PESCARA. Romagnolo d’origine, pescarese d’adozione. Quella di domani sera sarà una partita particolare per Fabio Ferraresi, classe 1979, ex centrocampista di Pescara e Cesena. In biancazzurro ha giocato dal 2007 al 2009 (62 presenze e 3 gol) ed è cresciuto nel club romagnolo. «Cesena mi ha lanciato nel grande calcio, sono arrivato lì a 13 anni e sono andato via a 19 anni, dopo aver giocato in coppa Italia con i bianconeri.
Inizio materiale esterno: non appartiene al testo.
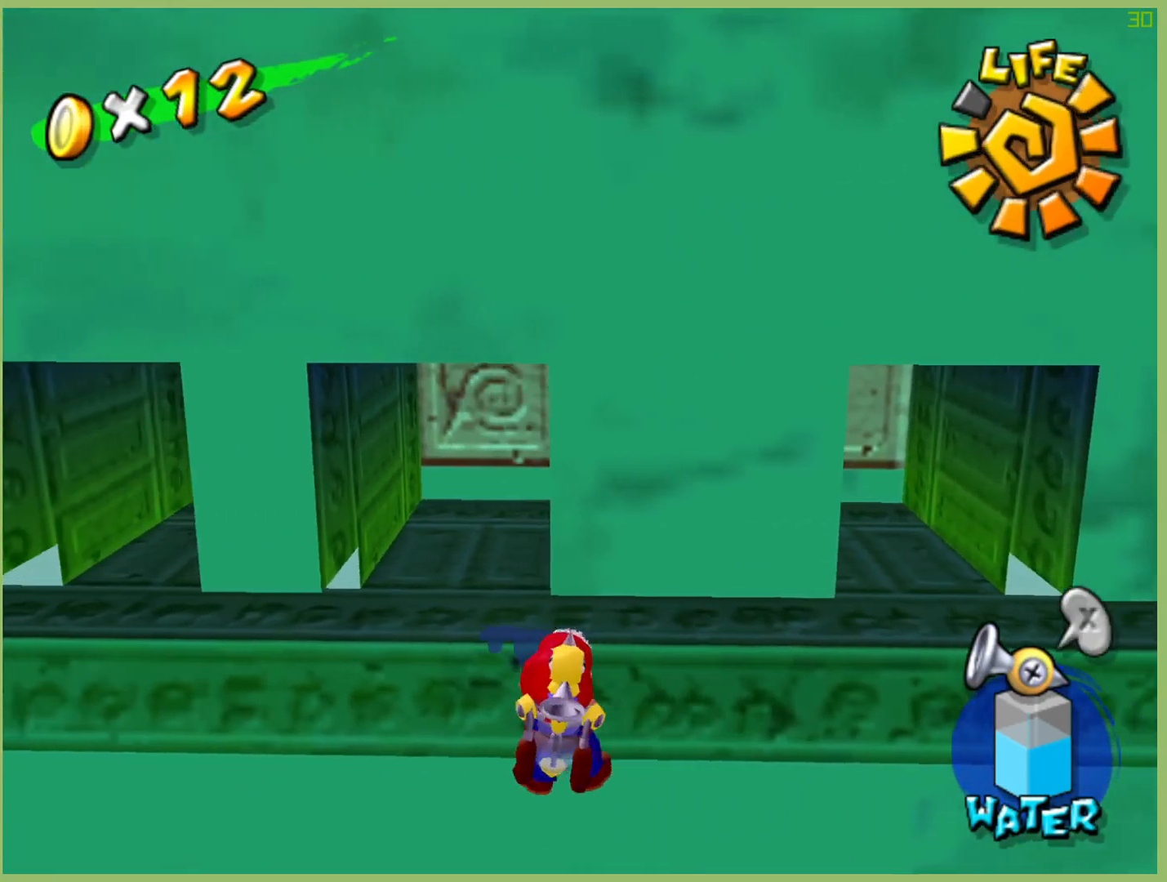
{"dt_ms": 500, "buttons": [], "left_stick": "left", "right_stick": "center", "events": []}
Pescara, però, è casa mia», racconta “Ferro”, che in carriera ha vestito anche le maglie di Castel Di Sangro, Chievo, Avellino, Lecco, Pescina, Sora e, soprattutto, quella gloriosa dell’Aston Villa (stagione 98-99) «In Premier esperienza fantastica, peccato però per la giovane età... Sono andato in Inghilterra nel momento sbagliato della mia carriera», racconta Ferraresi, che, dopo aver chiuso col calcio giocato, ha iniziato la carriera da allenatore. Prima nelle giovanili del Pescara, poi Francavilla e adesso a Silvi, in Promozione. «Pescara-Cesena è un derby, ma io mi sento pescarese e tifo per il Delfino», continua, l’ex mediano biancazzurro che da qualche anno è anche opinionista televisivo per Rete 8. «Quella di domani è una gara complicata per il Pescara. Il Cesena è squadra organizzata a livello tattico. A livello offensivo si propone molto e lascia pochi spazi. Il Delfino dovrà giocare una grande gara e, con molta concentrazione, potrebbe vincere. Io ci credo».
L’ex mediano biancazzurro, poi, indica l’uomo da temere: «Sicuramente il centravanti Bortolussi». «Sono contento che torni a disposizione Drudi, è un grande difensore per la categoria», continua, parlando anche dell’ultima gara del Delfino. «Il primo tempo di Olbia spero che sia stato solo un brutto episodio, perché il Pescara non ha giocato bene e, vedendo l’andamento della partita, il Delfino non meritava di vincere. Tuttavia la squadra di Auteri ha una dote: ci crede fino alla fine. Quest’aspetto, alla lunga, paga sempre. E il Delfino che sto vedendo da dopo il mercato di gennaio, mi lascia ben sperare. Il tallone d’Achille è sempre stato uno: la distanza tra i reparti. Con l’arrivo di De Risio, però, le cose sono cambiate. L’arma in più del Pescara? Io dico Pompetti, un giocatore fondamentale per questa squadra, ma anche Rauti e Pontisso sono due pedine che possono fare la differenza». Ferraresi crede nella rincorsa al terzo posto del Pescara: «Se dovesse vincere domani , allora potrebbe arrivare terzo. Quello dell’Adriatico è uno spareggio e spero di rivedere un po’ più di pubblico allo stadio». L’ultima considerazione è sul tecnico Auteri. «È un veterano della panchina e la sua storia parla chiaro. A volte, però, mi spiace che non accetti le critiche, che a mio avviso sono sempre costruttive. Tuttavia è un tecnico di categoria, che conosce bene la strada della vittoria». (l.d.m.)